Bourne mentioned an issue that had not been discussed during the workshop: the value of data coordination centers and the role that they play in preservation. Maryann Martone, University of California, San Diego, agreed and noted that the data ecosystem (i.e., where data are, who is responsible for them, who has access to them) remains broad and includes many ongoing efforts. She championed the value of creating a PubMed-like infrastructure for data. She added that more data are needed to understand the number of institutional repositories that already exist. This broad and complex problem speaks to the data problem itself, she continued. The notion of a one-size-fits-all solution is intractable because data are generated in so many places and for so many different uses. She added that despite numerous efforts to establish catalogues over the past 10 years, many people remain unaware of their existence. Many members of the research community spend their time in the laboratory or the field and might not be aware of the resources available to them online. She also described the diverse skill sets in the research community that should be appreciated and utilized. She explained that the system needs to be managed in such a way that every researcher can reach his or her maximum value and then facilitate a future hand-off to the person with the right expertise for the next step in the process.
Martone commented that effective data management in the laboratory is essential for data sharing. The use of standards in the laboratory could facilitate data sharing and curation; however, data sharing could also facilitate the development of standards. She explained that barriers to entry will always exist; however, more needs to be understood about how standards and tools could lower costs and other barriers. She said that working with data is rarely simple or inexpensive, and, at the moment, many researchers do not value long-term preservation of data beyond the research life cycle. She appreciated Williams’ comments about animal research to highlight how different the data problems are in each domain. Large, rich, public data sets that enable discovery are important, and new methods can allow access to old data; however, long-term costs are unknown, she continued.
Martone said that incentives are not homogeneous. “Carrots and sticks” often work in tandem, and a mandate could be useful to initiate data sharing. However, to maintain data sharing, there needs to be value for the researcher beyond the mandate. She emphasized that early training is essential for researchers, as is institutional funding for repositories. Partnerships with libraries have been especially fruitful—guiding researchers to resources and providing expertise about data management and preservation.

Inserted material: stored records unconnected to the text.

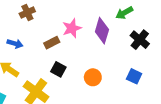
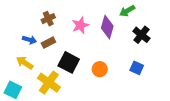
brown cross: (27, 12) -> (48, 19), moved
brown rectangle: (52, 43) -> (48, 43), moved
black square: (58, 69) -> (69, 62), size x1.5

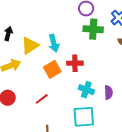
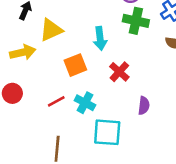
cyan arrow: (54, 43) -> (100, 38), moved
red cross: (75, 63) -> (119, 72), moved, turned 35
cyan cross: (86, 90) -> (85, 103), moved

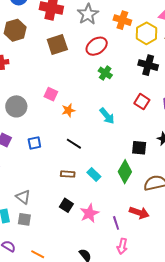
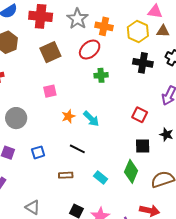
orange cross: (122, 20) -> (104, 26), moved
green cross: (105, 73) -> (101, 75), turned -32
pink square: (51, 94) -> (50, 91), moved, turned -32
red square: (142, 102) -> (140, 115), moved
cyan arrow: (107, 116) -> (91, 119), moved
brown rectangle: (68, 174) -> (66, 175), moved

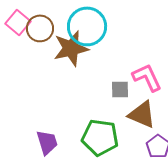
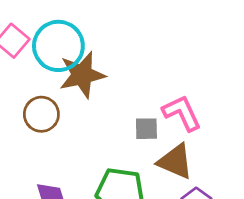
cyan circle: (87, 26) -> (58, 46), moved
brown circle: (40, 28) -> (41, 114), moved

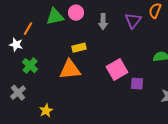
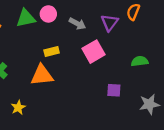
gray arrow: (103, 22) -> (77, 24), turned -63
pink square: (117, 70) -> (93, 52), moved
yellow star: (46, 111) -> (18, 107), moved

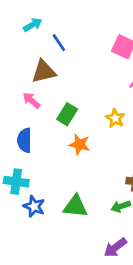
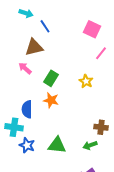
cyan arrow: (33, 25) -> (26, 13), turned 48
blue semicircle: (24, 140) -> (27, 109), moved
orange star: (79, 144) -> (51, 100), moved

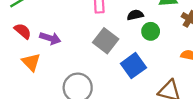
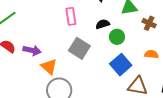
orange triangle: (31, 62) -> (49, 67), moved
blue square: (133, 66) -> (121, 65), moved

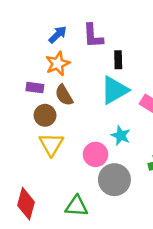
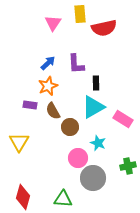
brown circle: (45, 115) -> (70, 127), moved
yellow triangle: (51, 144) -> (19, 142), moved

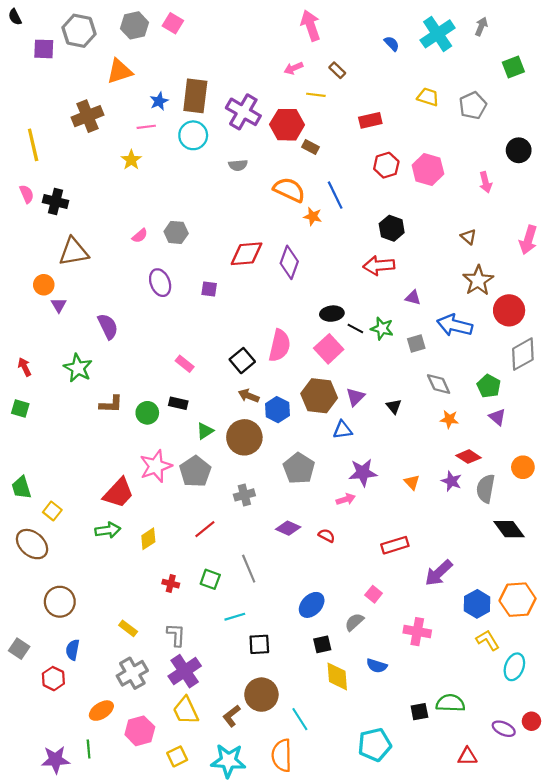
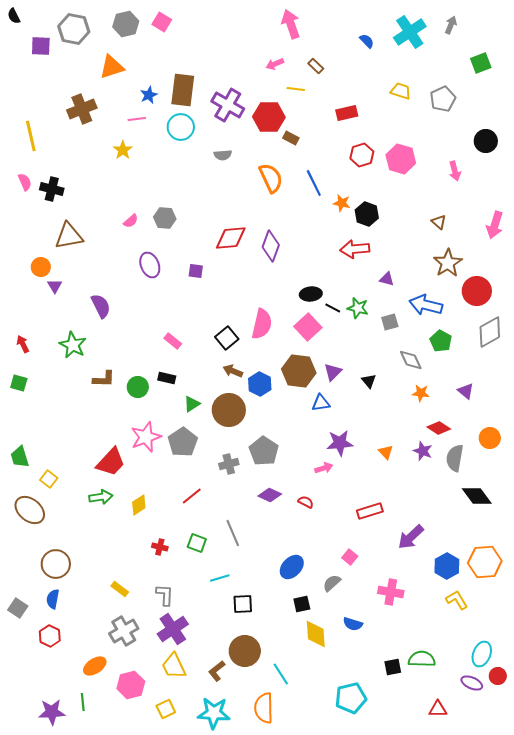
orange semicircle: (289, 190) -> (271, 178), turned 40
orange star: (313, 216) -> (342, 203), moved
green pentagon: (489, 386) -> (441, 341), moved
gray pentagon: (299, 468) -> (264, 451), moved
blue semicircle: (73, 650) -> (53, 599), moved
cyan ellipse: (514, 667) -> (482, 654), moved

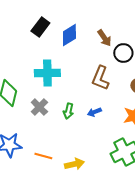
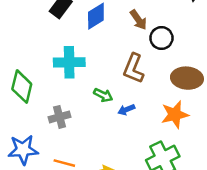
gray cross: (39, 107) -> (59, 117), moved, turned 30
green arrow: (68, 111) -> (103, 95), moved, turned -77

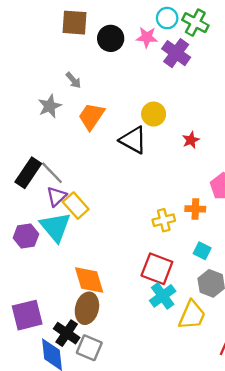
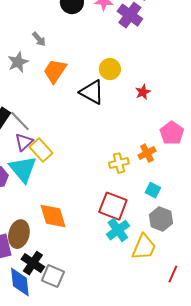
orange cross: (195, 209) -> (147, 153), turned -30
brown ellipse: (87, 308) -> (19, 234), moved

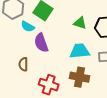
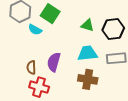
purple semicircle: (41, 43) -> (54, 62), moved, turned 36
red cross: (49, 85) -> (39, 87), moved

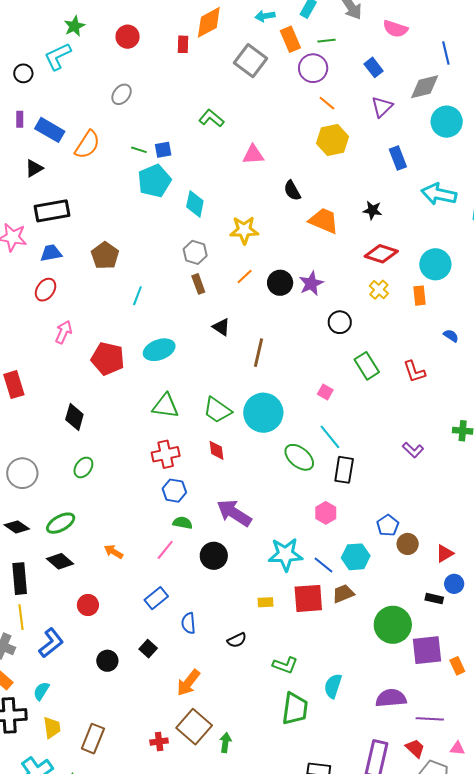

Martone emphasized that efforts in data preservation and scientific discovery have to be synchronized. This workshop reiterated that this process is expensive and difficult, but it also highlighted the larger issue, which is that inefficiency exists throughout the system. Greater understanding is needed as to how individuals’ practices are impacted by infrastructure, she continued. For example, some researchers store copies of their data in addition to storing the data in a repository. Martone highlighted a previous point made by Cragin that although large grants are given for instruments, the data infrastructure that is required to handle data that emerge from these instruments is drastically underestimated. Martone also highlighted the absence of a good understanding of how much money from each grant is being allocated for data preparation and curation; likely, the costs are higher than realized. Liability costs are also of critical importance to avoid lawsuits.
In closing the workshop, Martone emphasized that communities are ready to use the wealth of existing tools and expertise available to think seriously about data management. However, funding mechanisms to create platforms to connect expertise and allow people to share experiences are still needed. McCray thanked participants for increasing the value of the workshop for the committee’s study and for the broader community.